A man steps into a bar and looks around. "Huh, nobody told me they installed a break room here."
With Slayer Juliet.
With Kappa's Dagna.
With Eclipse!Bell.
"There was a huge push to develop virtualization once we noticed it was possible for a psion to handle one or a small group in a similar way manually - as long as the psion doesn't need to sleep, which is doable, and can do shared dreams and some other moderately invasive stuff. Because almost nobody wanted to starve in the wilderness for two years but having a supply of magic people is really important - mostly psions, because if we run out of trained psions we won't be able to lock down new or criminal eclipsed. So now the population of magic people is booming and it's really exciting."
"Should I arrange for someone to discover your world in few years, connect you to MTU-and-related-companies' sphere of influence?"
"Not from me. MTU can lean exploitative on worlds that are easy to exploit, but yours has psions and mages. There are other companies that will probably follow suit after MTU starts integrating, and I don't know as much about them, but it seems to work out well almost all of the time. MTU doesn't stage coups on local governments, there is a multiversal code of human rights, and so on."
"Local laws and practical implementations are a lot more complicated, this is just the guaranteed basic minimum. Ahem. 'We hold that all sentient creatures have these intrinsic rights, except where exercise of such rights would unduly interfere with the exercise of others' rights..." And he starts listing rights. Most of them are reasonable. 'Right to a just trial.' Some are strangely phrased. 'Right to self-modify, and to not be modified against one's will.' Some of them might seem pointless. 'Right to decline to communicate.' There are twenty-eight clauses, and no blatantly obvious gaps.
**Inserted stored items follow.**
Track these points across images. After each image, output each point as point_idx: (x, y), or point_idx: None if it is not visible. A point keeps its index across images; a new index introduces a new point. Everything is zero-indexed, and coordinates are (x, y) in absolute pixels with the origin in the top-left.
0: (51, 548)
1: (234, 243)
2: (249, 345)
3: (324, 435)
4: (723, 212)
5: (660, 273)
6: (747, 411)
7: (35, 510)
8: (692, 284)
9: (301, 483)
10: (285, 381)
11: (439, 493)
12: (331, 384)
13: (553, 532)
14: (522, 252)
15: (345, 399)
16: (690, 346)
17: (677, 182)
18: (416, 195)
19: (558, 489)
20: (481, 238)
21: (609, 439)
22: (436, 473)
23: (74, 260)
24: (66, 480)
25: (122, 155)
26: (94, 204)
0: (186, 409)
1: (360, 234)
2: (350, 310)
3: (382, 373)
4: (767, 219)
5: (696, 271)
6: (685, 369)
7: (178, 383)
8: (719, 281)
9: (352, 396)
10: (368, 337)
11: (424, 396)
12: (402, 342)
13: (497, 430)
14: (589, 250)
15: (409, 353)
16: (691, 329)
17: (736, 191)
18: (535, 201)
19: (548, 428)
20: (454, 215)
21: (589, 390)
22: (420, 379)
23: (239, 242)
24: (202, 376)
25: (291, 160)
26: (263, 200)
"Somewhat, yes. Humans aren't the only sentient species, and it's really hard to get so many disparate societies, different psychologies, to agree on something like this. There's a bit of a ruckus to reform it once in a while."
"Well, wait, why wouldn't you just separate the declaration of human rights from the declaration of other rights then?"
"Um. Oops. I called it a set of human rights again, how anthrocentric of me. No, it's meant to apply to all persons, and gets a bit overloaded with how many different kinds of people there are out there."
"So, arrange for MTU to find your world, or not? I've offered it to everyone I've met here so far but only one person actually took me up on it."
"I mean, are there reasons not to? What exactly makes a world exploitable, are we talking natural resources and primitive natives or, you know, highly magically potentiated twelve-year-olds who sometimes kill their entire families and everybody would believe it if it looked like they'd gotten killed in the process too but instead they were kidnapped?"
"Mostly primitive natives. Some natural resources. Unstable magical twelve-year-olds are likely just as hazardous to us as to you. It'd be tricky and expensive and risky and illegal, so nobody would put their career on the line organizing such a scheme."
"Okay. Any other pitfalls? I don't object to making this decision on behalf of my world or anything but I want all the information."
"MTU hires out mercenaries sometimes, and foreign magical mercenaries could tip the balance. Mercenaries and weapons are almost always restricted to defenses, the only offensive sales are in conflicts where one side is clearly and provably violating the universal rights and it can thus be justified to the tabloids that like to scream 'war profiteer!' at the top of their headlines."
"How are the more principled organizations a problem, do they end-run around local governance to empty badly run prisons or something?"
"Things like that happen occasionally, yes. Or people who think socialist economies are inherently evil and try to destroy them. Or religious extremists. The Purity advocates for genocide of nonhumans."
"We don't have any of those ourselves unless they count, like, animals, or mage shapeshifting."
"Then the Purity in particular won't be interested except possibly to find recruits."
"Okay. So we're in a solid position to contribute to and benefit from the multiversal economy, which like the normal economy is made of people, but can I assume it's on a solid upward trajectory long term? Stuff getting invented, stuff getting built faster than it's destroyed..."
"Yeah, long term upward trajectory. The rule of thumb is an average 3% growth per year plus or minus 8% percent for any individual year, I think."